Whilst probabilities of a soft landing for the US economy have improved post-election, this also brings up the “no-landing” scenario.
This is a situation where the US economy keeps growing and inflation reignites, making it harder for the Fed to cut interest rates. Overall, whether good or bad, this election result is likely to reinforce the idea of American exceptionalism.
Major economies – particularly Europe and China – will have to navigate the changes to US trade policy, which have potential to weaken their own growth prospects. The Eurozone economy was relatively stagnant throughout 2024, facing a range of cyclical and structural challenges.
This should, however, improve going into 2025, as falling inflation and lower interest rates help boost consumer confidence. In addition, what happens in China (a major consumer of European exports) will remain a key driver.
Geopolitical events will also continue to weigh on investors’ minds in 2025.
While these events are often unpredictable and difficult to trade around, the team will continue to monitor any developments that could impact Plans.
The UK will also have to navigate the new geopolitical climate.
Given the UK’s exports consist mainly of services, the worst of the tariffs may be avoided — but their full effect is still unclear.
It’s also early days for the new Labour government.
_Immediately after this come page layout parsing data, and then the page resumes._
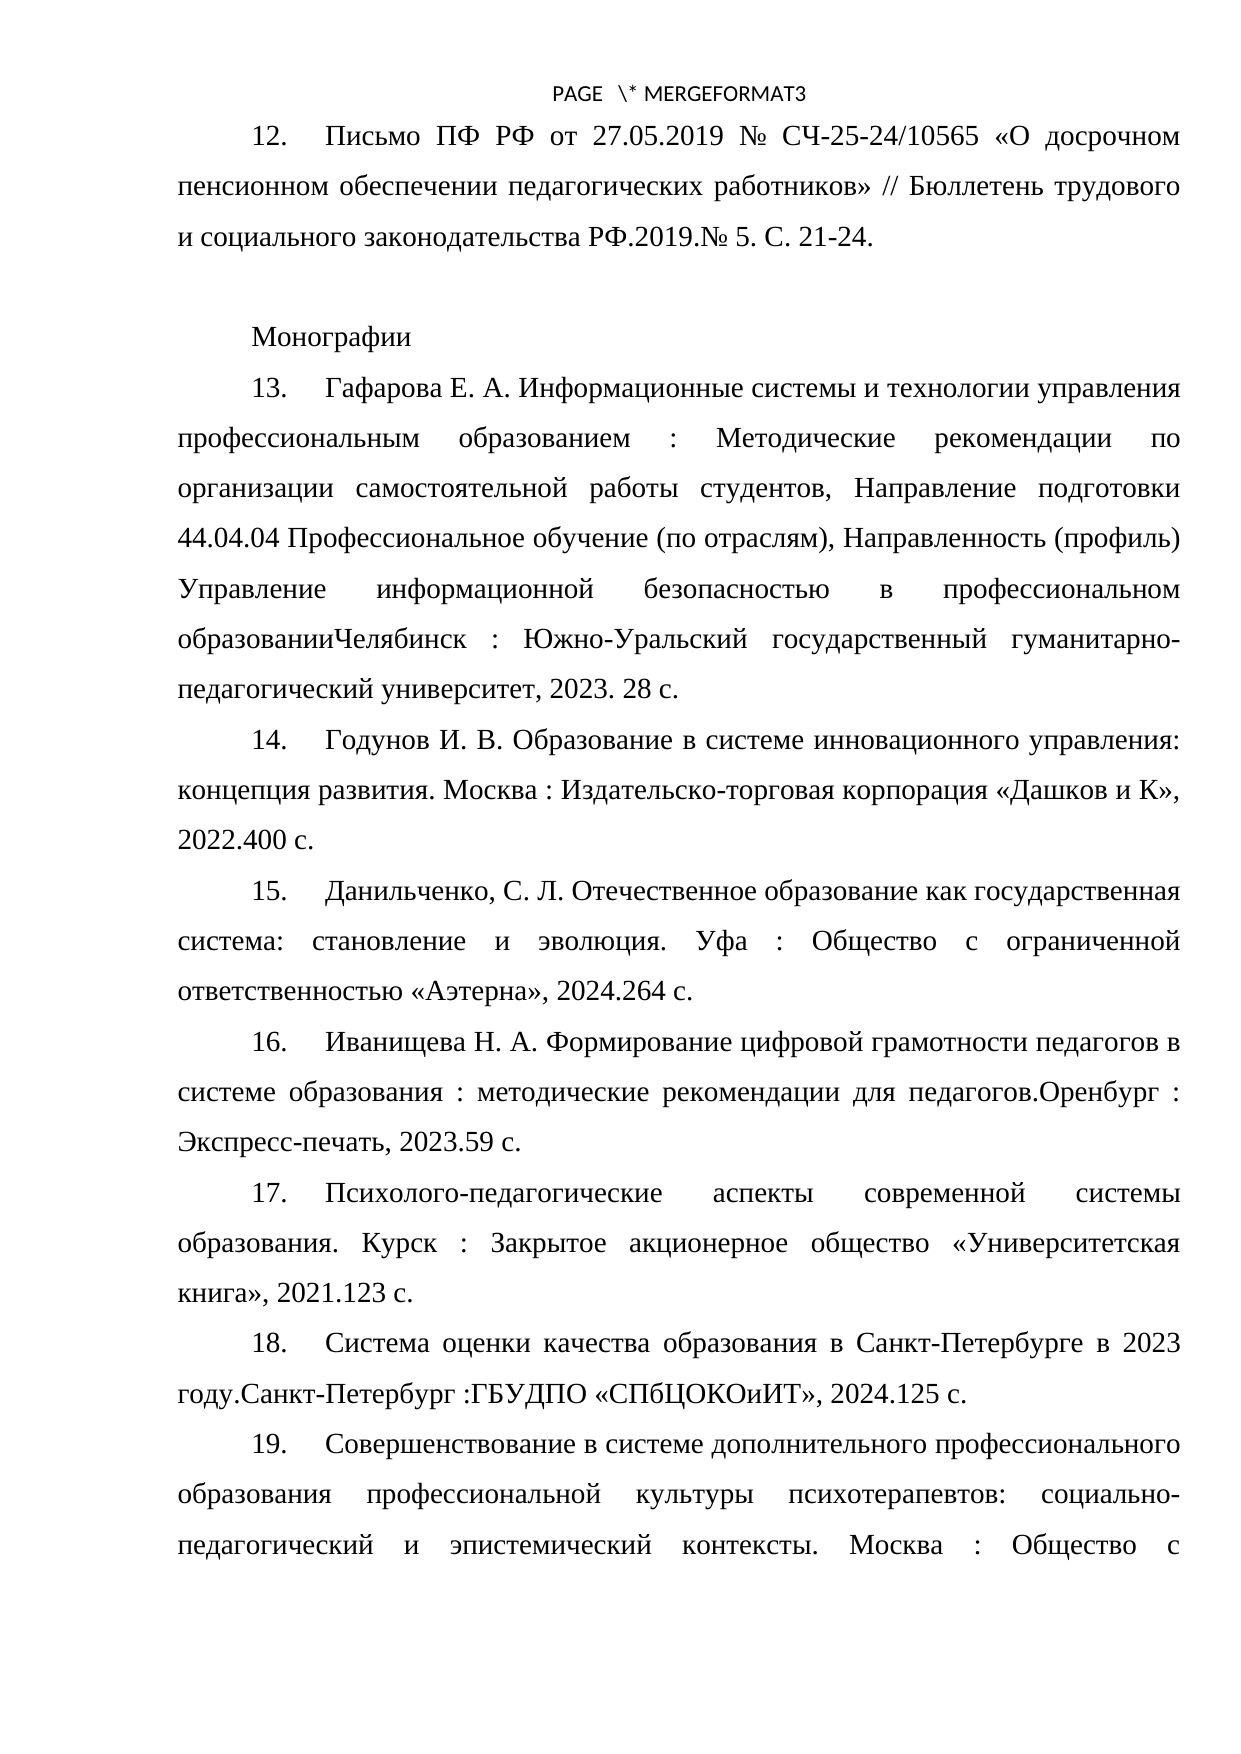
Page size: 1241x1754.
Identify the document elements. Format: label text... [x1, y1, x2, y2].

list Данильченко, С. Л. Отечественное образование как государственная система: становление и эволюция. Уфа : Общество с ограниченной ответственностью «Аэтерна», 2024.264 с. [177, 873, 1181, 1007]
list Годунов И. В. Образование в системе инновационного управления: концепция развития. Москва : Издательско-торговая корпорация «Дашков и К», 2022.400 с. [177, 722, 1181, 856]
list Письмо ПФ РФ от 27.05.2019 № СЧ-25-24/10565 «О досрочном пенсионном обеспечении педагогических работников» // Бюллетень трудового и социального законодательства РФ.2019.№ 5. С. 21-24. [177, 118, 1181, 252]
list Система оценки качества образования в Санкт-Петербурге в 2023 году.Санкт-Петербург :ГБУДПО «СПбЦОКОиИТ», 2024.125 с. [177, 1326, 1181, 1409]
list Психолого-педагогические аспекты современной системы образования. Курск : Закрытое акционерное общество «Университетская книга», 2021.123 с. [177, 1175, 1181, 1309]
list Гафарова Е. А. Информационные системы и технологии управления профессиональным образованием : Методические рекомендации по организации самостоятельной работы студентов, Направление подготовки 44.04.04 Профессиональное обучение (по отраслям), Направленность (профиль) Управление информационной безопасностью в профессиональном образованииЧелябинск : Южно-Уральский государственный гуманитарно-педагогический университет, 2023. 28 с. [177, 370, 1181, 705]
text Монографии [177, 319, 1181, 353]
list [177, 1426, 1181, 1560]
list Иванищева Н. А. Формирование цифровой грамотности педагогов в системе образования : методические рекомендации для педагогов.Оренбург : Экспресс-печать, 2023.59 с. [177, 1024, 1181, 1158]
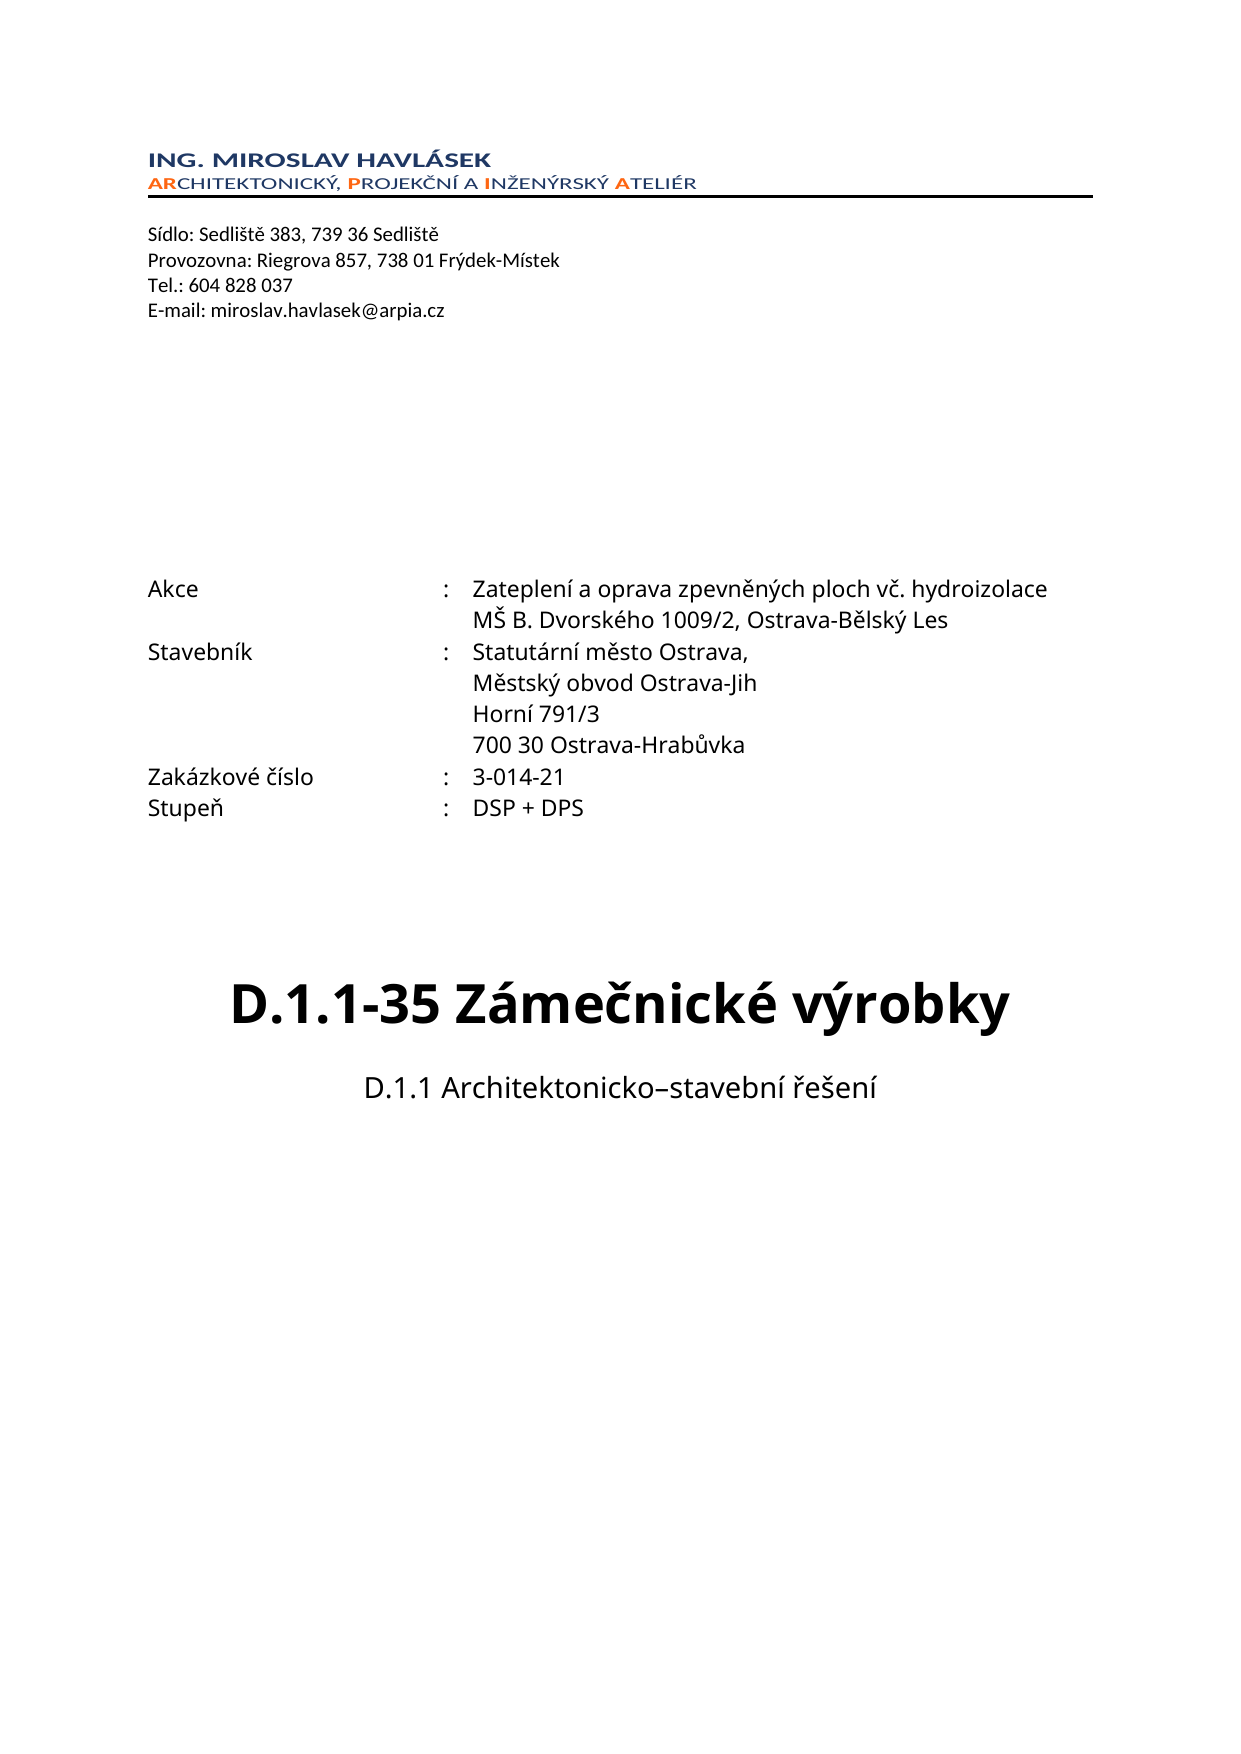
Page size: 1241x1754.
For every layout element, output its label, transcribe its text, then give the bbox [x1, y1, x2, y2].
However, with latest gross domestic product (GDP) figures showing little growth and businesses bracing themselves for the upcoming increase in National Insurance, the next few months will be crucial for Labour’s economic reputation.
Risks also remain surrounding the disproportionate influence of mega caps such as the Magnificent 7, which played a huge role in markets throughout 2024. The earnings these companies need to deliver to satisfy investors is becoming increasingly challenging.
Despite beating estimates, an example of this is Nvidia’s stock price drop after posting its earnings report in November.
The development of Artificial Intelligence (AI) has obviously been a huge driving factor for these companies. And, as we continue to learn more about AI’s everyday potential, their growth prospects will be affected accordingly.
Despite valuations being a poor timing tool, these companies (and indeed the whole market) are close to all-time highs, suggesting caution to the experienced investor.
Because of this, we hold a relatively cautious position for your Investment Plans, currently slightly underweight on what would be our neutral equity position. We increased your exposure to shares throughout 2024 and, whilst it’s clear that sentiment and momentum are playing an ever-increasing role in markets, we remain confident in this positioning.
We’re still seeing a lot of risks in the market that may not be fully appreciated, as valuations of markets like the US have only become more inflated since the US election.
At Wealthify, this is something we’ll continuously evaluate going through 2025.
We’ll be looking for opportunities to best position your investments — with the goal of protecting your money and achieving your long-term objectives.
We’re also optimistic that the diverse set of opportunities we’ve selected will continue to have a positive effect on Plans, whilst providing protection if economic conditions change.
Please remember the value of your investments can go down as well as up, and you could get back less than invested.
Past performance is not a reliable indicator of future results.
Wealthify does not provide financial advice. Please seek financial advice if you’re unsure about investing.